We also discussed dancing in Austria (she was a Waltz princess in Vienna), her safari, breeding, showing, raising kids, art, music, and vitamins. Yowza! She liked those vitamins!  Claimed she had the mind of a 60 year-old, so she tried to sell them to everyone. Regardless, like an attentive student, I took notes, and that’s why I have the information for this tribute. She would repeat stories she embellished and I never stopped her. I chuckled; she was a character.

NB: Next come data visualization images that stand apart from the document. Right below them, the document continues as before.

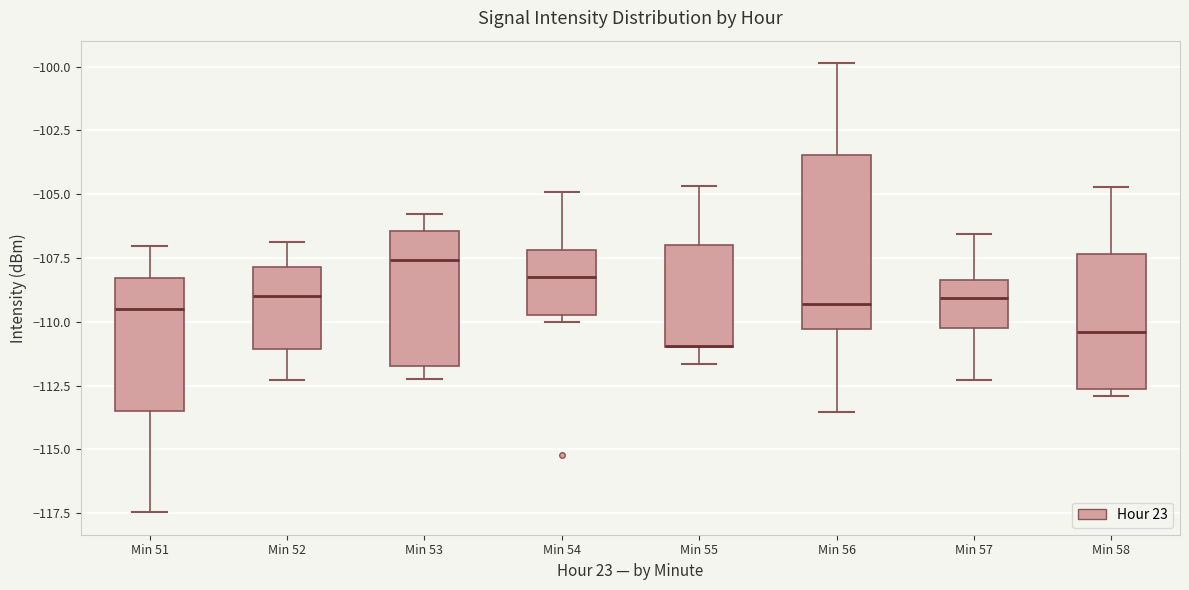

Reading left to right, transcribe this box plot: for each box, give where its median line is, the range the box spans, and where its two whiskers end, as read against the y-axis. The values are not printed on the chart, so give them approximately, as read against the axis.

Min 51: median -109.5, box -113.5 to -108.5, whiskers -117.5 to -107.0
Min 52: median -109.0, box -111.0 to -108.0, whiskers -112.5 to -107.0
Min 53: median -107.5, box -112.0 to -106.5, whiskers -112.0 (just below the box's lower edge) to -106.0
Min 54: median -108.5, box -109.5 to -107.0, whiskers -110.0 to -105.0
Min 55: median -111.0 (drawn on the box's lower edge), box -111.0 to -107.0, whiskers -111.5 to -104.5
Min 56: median -109.5, box -110.5 to -103.5, whiskers -113.5 to -100.0
Min 57: median -109.0, box -110.5 to -108.5, whiskers -112.5 to -106.5
Min 58: median -110.5, box -112.5 to -107.5, whiskers -113.0 to -104.5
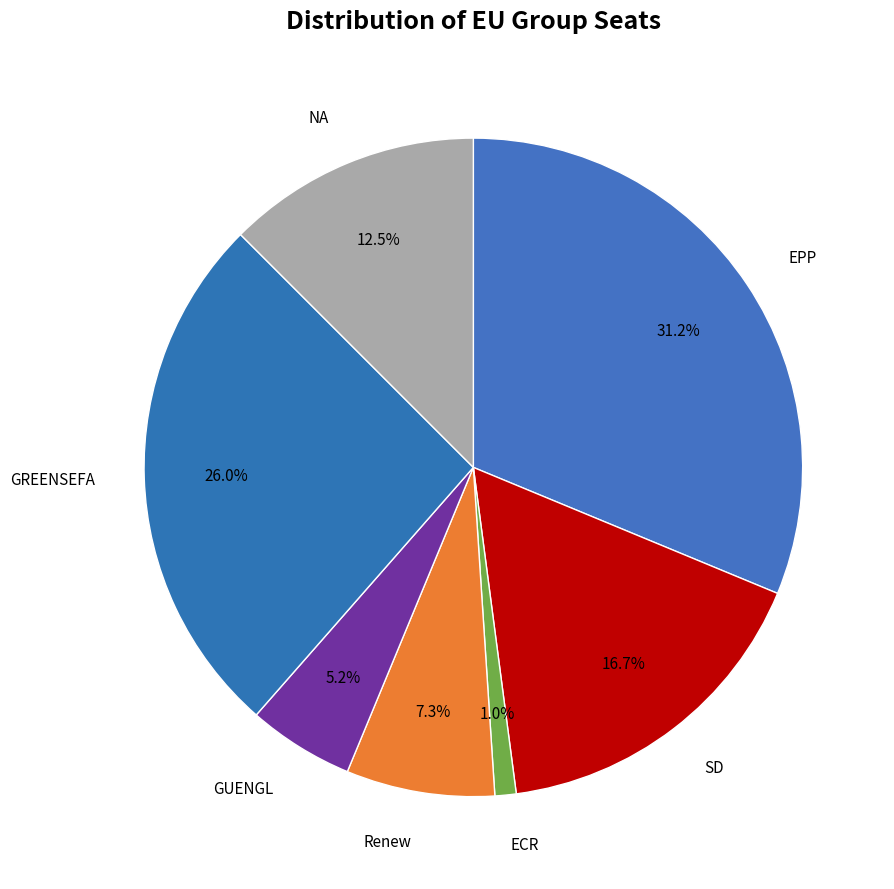

Approximately how many times larger is the value at GREENSEFA compared to GUENGL?

5.0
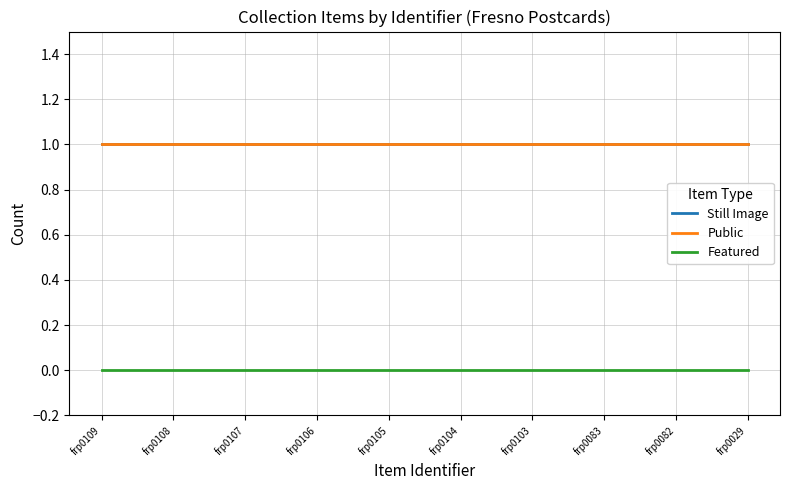

True or false: Public and Featured intersect in this chart.

False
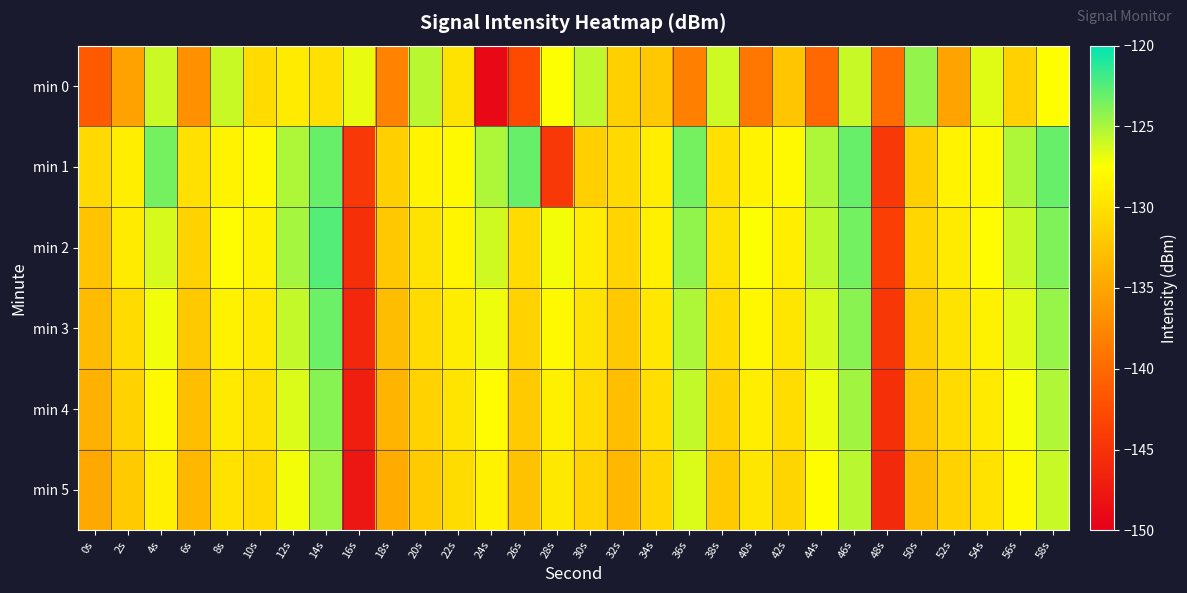

Which series changed the most between 2s and 34s?

min 0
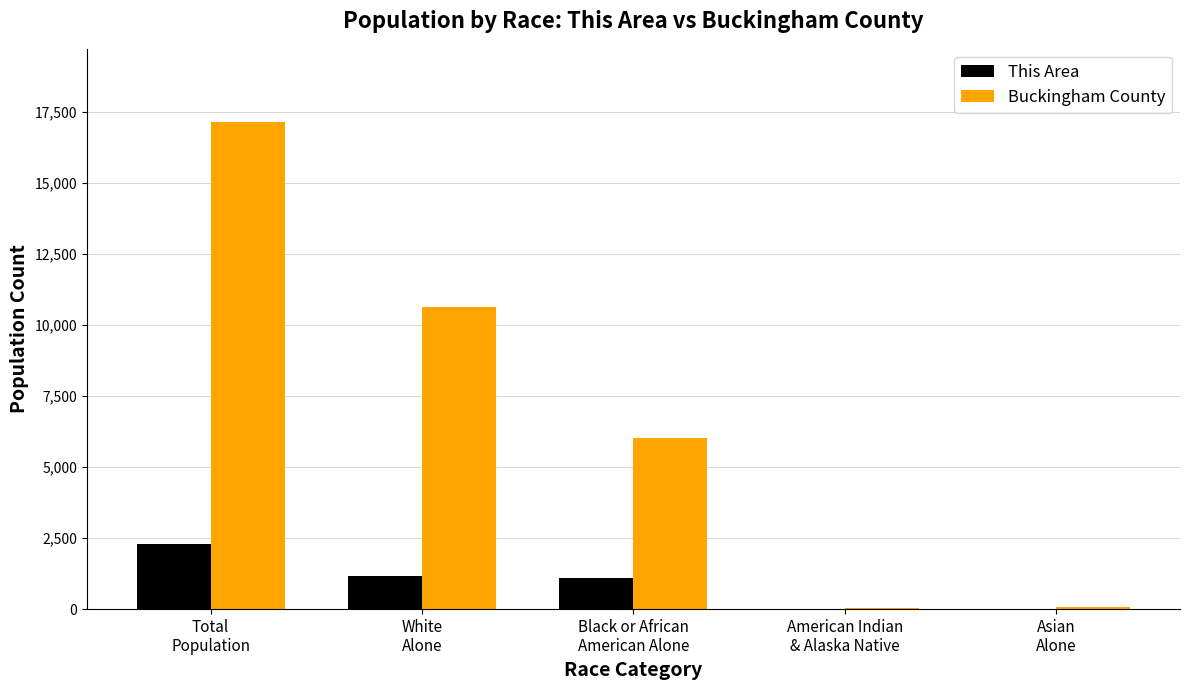

What is the sum of all Buckingham County values?

33911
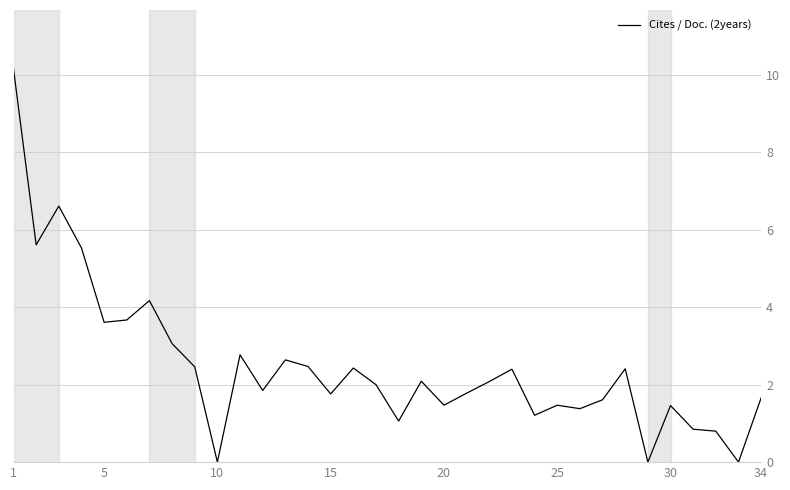

What is the greatest value displayed?

10.2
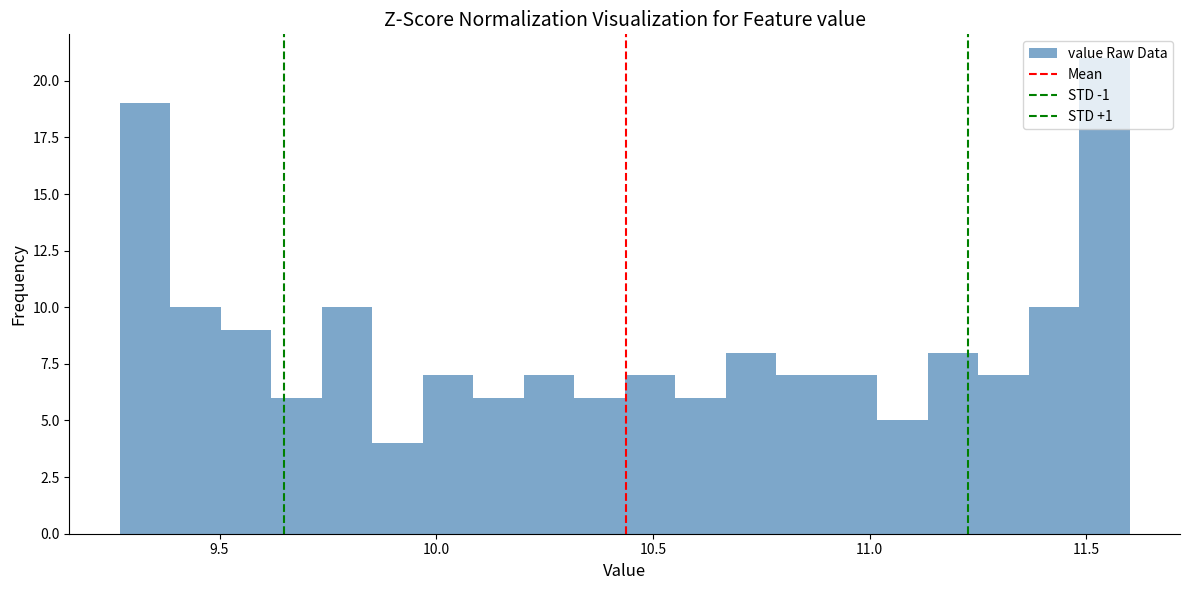

Around what value on the x-axis is the tallest bar? Give the approximate position of its centre, as read against the axis.

11.55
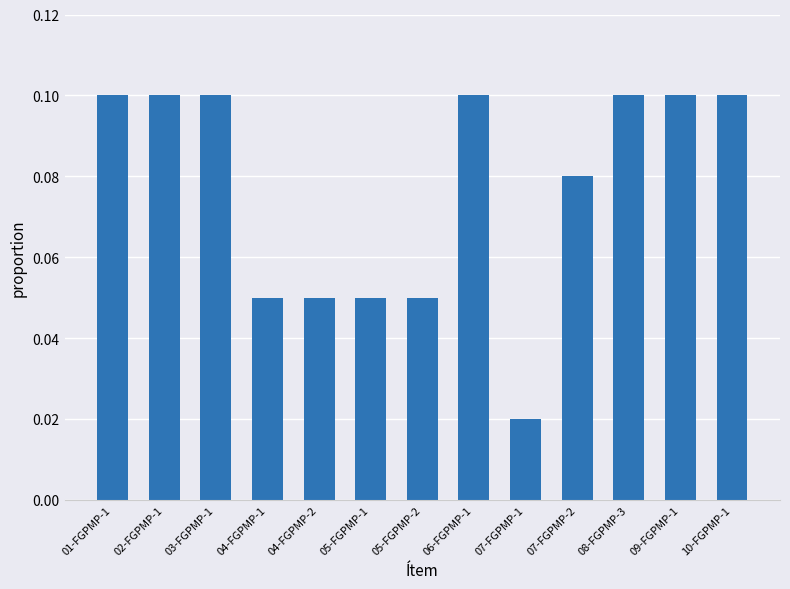

The chart shows a value of 0.1 at 04-FGPMP-2. True or false?

True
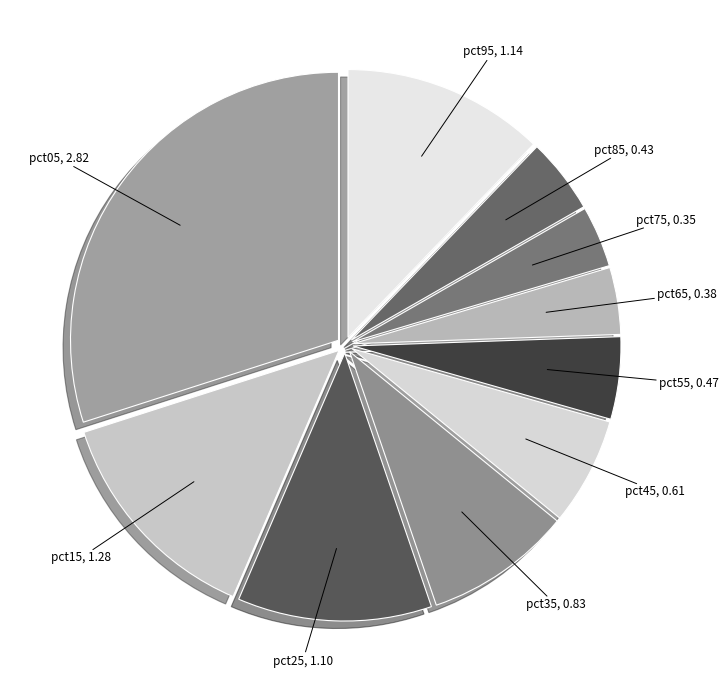

Do pct15 and pct25 together represent more than half of the pie?

No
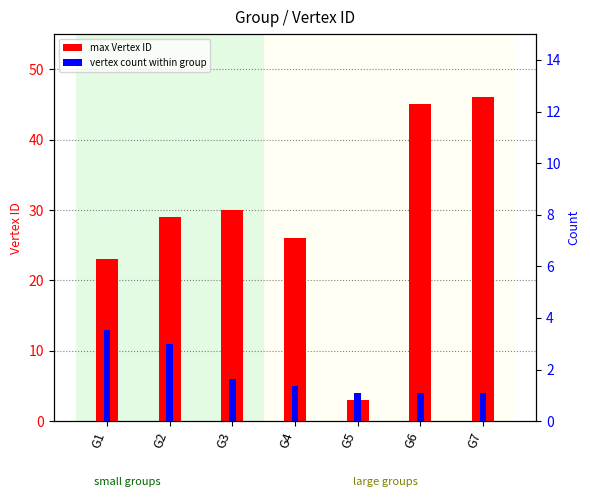

What is the difference between the highest and lowest values at G5?

1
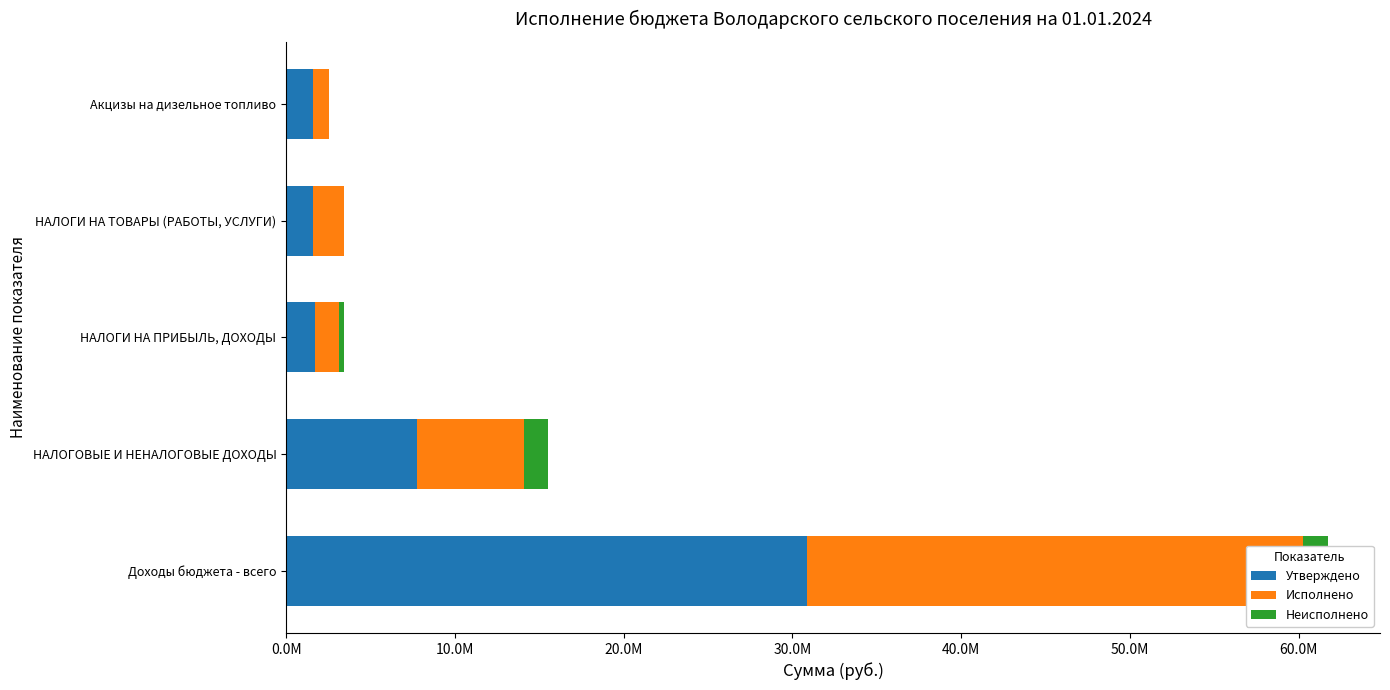

What is the difference between the Утверждено values at НАЛОГОВЫЕ И НЕНАЛОГОВЫЕ ДОХОДЫ and Доходы бюджета - всего?

23099475.5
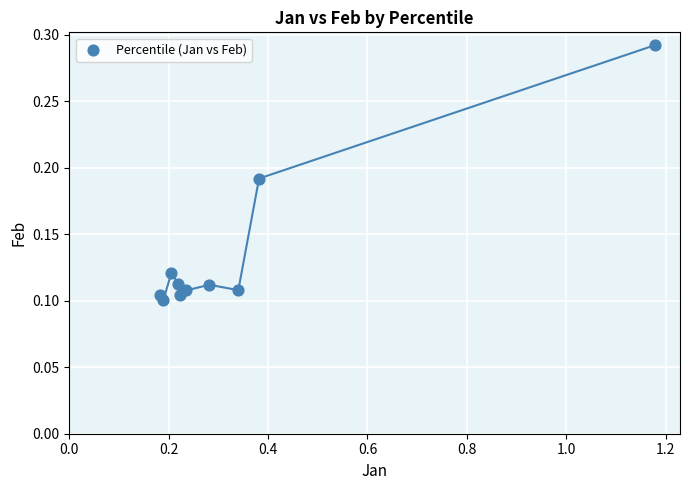

What is the range of X values (max minus min)?

1.0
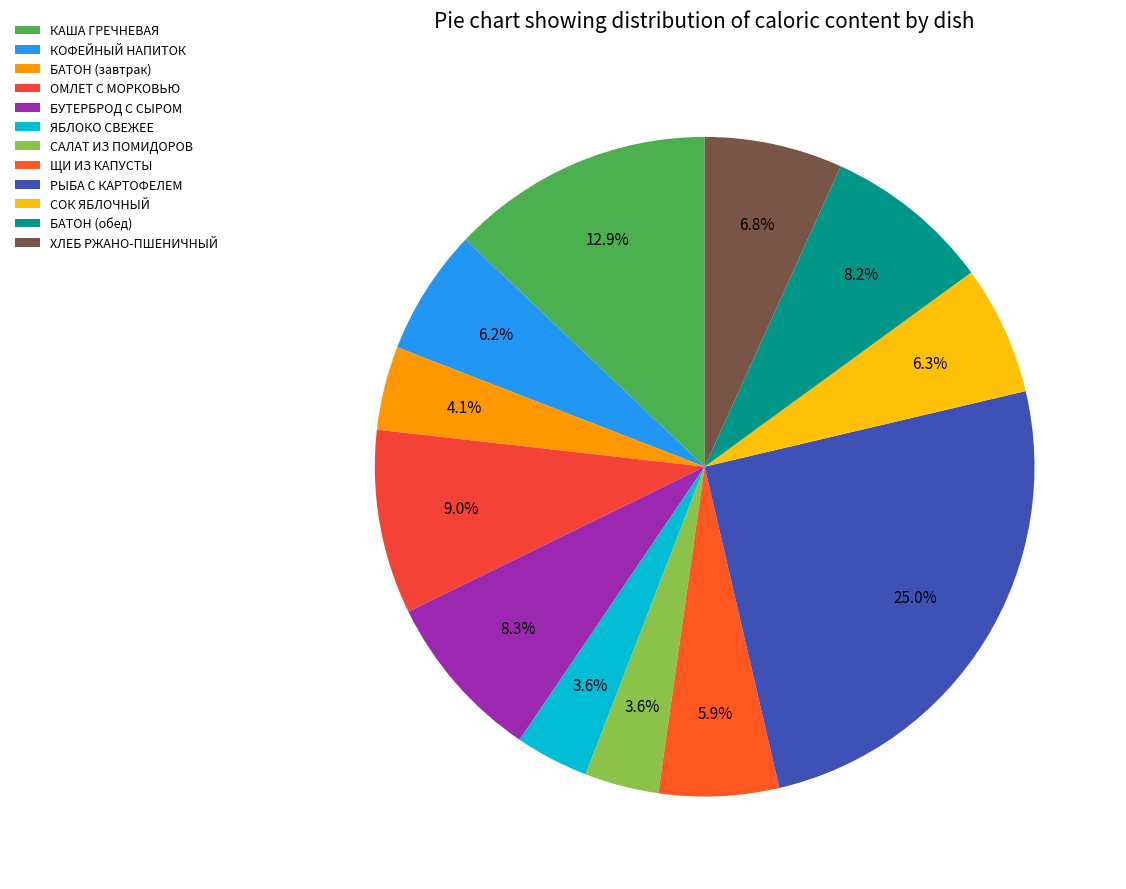

Is there any slice that represents more than half of the pie?

No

After 42 years in Afghans and 8 Sharrah generations, having the first confirmed case of Parvo in the Midwest (yes, I am the one who started the fund and campaign and raised over $1 million for Cornell), then becoming the “Logansport Girl” (yes, again, and after that assault, judges must sign their books before handing out ribbons), going through challenges with Gerda early on, and communicating with her consistently in the past decade, will remain special. Though Dr. Kennedy was not a Parent Club member, Afghans and the dog world lost a grand lady and a tower of strength; the aura around her memory lingers.

Go around the ring, Gerda… one last time.